Entrepreneurs Do Well By Doing GoodRieva Lesonsky
Tracy Foster, Project Being There
A charitable organization working to improve the lives of children living in orphanages in Vietnam
From 2002 to 2007, Tracy Foster and her husband, Steve, traveled back and forth from Vietnam to adopt their three children. No matter what village the children were from, the orphanages all shared similar facilities—old buildings with no heat or air conditioning and limited resources. The hardest part of the adoption process was seeing the many children who were left behind in institutional care. Determined to change conditions in the orphanages, Tracy made connections in Vietnam and formed the nonprofit Project Being There in 2009. But it wasn’t an easy road.
Smart Hustle: What kinds of challenges did you face when starting Project Being There?
Tracy Foster: Our motivation for creating Project Being There was our children. Leaving the orphanage with [them] while looking at the faces of the children who remained are memories we never forget. We knew who we wanted to help, but [faced several] challenges. We were living in the U.S., but wanted to work directly with children living in Vietnam. We didn’t speak or write Vietnamese. We had no funding. We wanted to work with an orphanage, but we had to find one willing to allow us access to their operations and to be directly involved with projects we funded. Finally, we were a loosely formed adoption group. In order to legally raise funds for charitable work, we needed to become a licensed nonprofit.
Smart Hustle: Sounds like it took a lot of patience and perseverance.
Foster: It took us several years and many failed attempts of making contact with groups working in Vietnam to find someone willing to be our advocate in Vietnam. Eventually, we were connected to an orphanage in a rural northern province that needed assistance and was willing to allow us to become personally involved with operations and the children living there.
We needed to establish what we could do to help the children. We decided the best method to determine how to help was to visit the orphanage. We made our first trip to St. An’s Orphanage in May 2009. We met the staff and children and considered the areas of need we felt we could financially address. We were still in the process of becoming a licensed nonprofit. We didn’t have funds to hire an attorney, so we researched and found a wonderful group called SCORE that assigned us a counselor who educated and shared his expertise on the process of creating a nonprofit organization. Through his counsel and assistance, we worked through the process and became an official licensed 501c3 nonprofit in September 2009. We paid all startup expenses out of our personal accounts.

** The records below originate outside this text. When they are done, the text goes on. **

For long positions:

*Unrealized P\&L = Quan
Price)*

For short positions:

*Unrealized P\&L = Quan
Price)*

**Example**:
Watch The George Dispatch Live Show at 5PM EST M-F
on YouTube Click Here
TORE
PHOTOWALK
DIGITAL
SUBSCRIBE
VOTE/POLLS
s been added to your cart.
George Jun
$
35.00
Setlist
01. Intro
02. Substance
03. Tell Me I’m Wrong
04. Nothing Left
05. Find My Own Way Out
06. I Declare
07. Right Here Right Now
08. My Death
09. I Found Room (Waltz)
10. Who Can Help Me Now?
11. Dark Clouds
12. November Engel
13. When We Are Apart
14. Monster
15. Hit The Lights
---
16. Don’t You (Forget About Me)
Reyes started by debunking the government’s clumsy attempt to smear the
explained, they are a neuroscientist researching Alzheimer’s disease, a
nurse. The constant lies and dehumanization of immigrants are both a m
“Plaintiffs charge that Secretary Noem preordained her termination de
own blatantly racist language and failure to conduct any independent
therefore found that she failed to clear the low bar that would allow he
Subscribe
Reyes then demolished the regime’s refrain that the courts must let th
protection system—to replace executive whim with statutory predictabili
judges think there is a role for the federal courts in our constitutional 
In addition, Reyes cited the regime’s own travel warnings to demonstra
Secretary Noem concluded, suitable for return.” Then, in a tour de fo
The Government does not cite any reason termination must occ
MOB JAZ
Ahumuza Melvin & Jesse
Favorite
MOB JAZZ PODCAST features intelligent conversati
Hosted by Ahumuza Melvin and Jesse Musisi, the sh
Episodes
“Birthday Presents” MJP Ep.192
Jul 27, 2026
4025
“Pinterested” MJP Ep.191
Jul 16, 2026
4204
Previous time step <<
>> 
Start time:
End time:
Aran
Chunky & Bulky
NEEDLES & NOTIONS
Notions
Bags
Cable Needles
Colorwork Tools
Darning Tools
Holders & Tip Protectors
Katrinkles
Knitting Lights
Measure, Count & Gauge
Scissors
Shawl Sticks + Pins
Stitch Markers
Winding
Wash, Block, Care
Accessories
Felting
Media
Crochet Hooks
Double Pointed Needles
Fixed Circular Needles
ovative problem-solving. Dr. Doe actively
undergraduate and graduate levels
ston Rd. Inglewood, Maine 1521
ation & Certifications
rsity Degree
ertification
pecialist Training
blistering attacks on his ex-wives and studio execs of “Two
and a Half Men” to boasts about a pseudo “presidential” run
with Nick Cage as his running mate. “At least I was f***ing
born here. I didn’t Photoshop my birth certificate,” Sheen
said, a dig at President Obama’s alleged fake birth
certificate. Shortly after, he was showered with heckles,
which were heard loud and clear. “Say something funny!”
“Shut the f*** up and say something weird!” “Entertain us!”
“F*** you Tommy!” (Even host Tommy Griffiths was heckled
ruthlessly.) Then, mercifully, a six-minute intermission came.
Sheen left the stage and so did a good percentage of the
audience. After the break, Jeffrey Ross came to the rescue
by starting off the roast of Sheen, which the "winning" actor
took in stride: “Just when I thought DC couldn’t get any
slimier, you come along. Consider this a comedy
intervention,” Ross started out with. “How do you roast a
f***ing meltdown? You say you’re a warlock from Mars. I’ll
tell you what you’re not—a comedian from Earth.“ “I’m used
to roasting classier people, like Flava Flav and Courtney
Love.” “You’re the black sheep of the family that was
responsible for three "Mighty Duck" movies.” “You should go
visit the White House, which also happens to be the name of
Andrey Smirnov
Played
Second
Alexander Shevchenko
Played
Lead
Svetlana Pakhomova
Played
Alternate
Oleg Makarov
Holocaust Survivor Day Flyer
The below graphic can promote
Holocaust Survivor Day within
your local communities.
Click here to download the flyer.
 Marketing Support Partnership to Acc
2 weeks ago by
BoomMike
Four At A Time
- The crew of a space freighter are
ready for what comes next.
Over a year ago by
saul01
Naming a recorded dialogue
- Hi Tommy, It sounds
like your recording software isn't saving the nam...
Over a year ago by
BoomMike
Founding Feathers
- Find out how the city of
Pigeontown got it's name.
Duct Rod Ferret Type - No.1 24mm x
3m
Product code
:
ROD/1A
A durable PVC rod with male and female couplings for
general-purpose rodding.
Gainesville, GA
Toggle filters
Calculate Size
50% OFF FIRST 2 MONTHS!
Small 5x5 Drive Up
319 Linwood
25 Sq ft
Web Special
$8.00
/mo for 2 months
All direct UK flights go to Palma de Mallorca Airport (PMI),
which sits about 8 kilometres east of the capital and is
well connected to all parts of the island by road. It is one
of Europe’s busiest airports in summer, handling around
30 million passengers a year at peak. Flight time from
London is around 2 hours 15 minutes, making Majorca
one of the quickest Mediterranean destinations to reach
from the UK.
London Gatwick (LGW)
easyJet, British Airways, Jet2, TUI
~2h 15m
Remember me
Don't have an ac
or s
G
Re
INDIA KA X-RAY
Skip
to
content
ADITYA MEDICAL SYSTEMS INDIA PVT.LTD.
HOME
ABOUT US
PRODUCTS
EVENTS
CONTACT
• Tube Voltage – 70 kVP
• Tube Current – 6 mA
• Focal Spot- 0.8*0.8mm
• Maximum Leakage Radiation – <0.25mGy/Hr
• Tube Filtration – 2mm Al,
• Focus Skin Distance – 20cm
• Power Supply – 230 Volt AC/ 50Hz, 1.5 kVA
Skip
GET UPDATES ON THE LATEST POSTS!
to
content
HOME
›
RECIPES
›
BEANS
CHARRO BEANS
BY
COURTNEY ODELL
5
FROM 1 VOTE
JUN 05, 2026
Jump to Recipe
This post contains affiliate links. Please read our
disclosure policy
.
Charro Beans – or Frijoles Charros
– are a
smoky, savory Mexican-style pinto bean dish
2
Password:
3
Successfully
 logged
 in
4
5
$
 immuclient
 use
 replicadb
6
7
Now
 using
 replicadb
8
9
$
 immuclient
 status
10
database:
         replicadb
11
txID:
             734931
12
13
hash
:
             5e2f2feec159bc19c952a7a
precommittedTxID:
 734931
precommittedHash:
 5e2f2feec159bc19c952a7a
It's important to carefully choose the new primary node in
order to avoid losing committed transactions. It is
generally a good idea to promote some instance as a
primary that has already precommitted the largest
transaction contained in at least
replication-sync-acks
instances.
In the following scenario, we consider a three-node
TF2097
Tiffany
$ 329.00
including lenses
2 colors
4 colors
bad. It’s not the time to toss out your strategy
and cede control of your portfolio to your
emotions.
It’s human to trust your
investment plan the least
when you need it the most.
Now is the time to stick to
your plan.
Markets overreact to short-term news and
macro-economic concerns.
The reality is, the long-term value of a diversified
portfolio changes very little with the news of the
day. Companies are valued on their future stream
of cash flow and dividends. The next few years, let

Smart Hustle: What advice do you have for a startup nonprofit?
Foster: What people find most amazing about Project Being There is that we were able to become a 501c3 without hiring an attorney. Starting a new organization and becoming a licensed agency isn’t an easy process. However, it can be accomplished by doing your research, creating a business plan, and finding resources in your area that can assist you in accomplishing your goals.
Flexibility is also a great tool to use when starting a new business. We originally thought we would find other orphanages to work with in Vietnam. Once we actually began our work there, we found in order to truly make a difference and become a change agent for the children, we first had to establish credibility and trust with the staff and the children. This would require a long-term commitment and approach to our work in Vietnam. We committed to visiting the orphanage annually to stay, work and play with the children. We usually make two visits a year. The children and staff know who we are, that we care, and that we are not going to leave them. It took a few years to establish these relationships. I would advise new startups to be persistent and committed in establishing your organization. We knew what we wanted and worked for years to put all the pieces in place.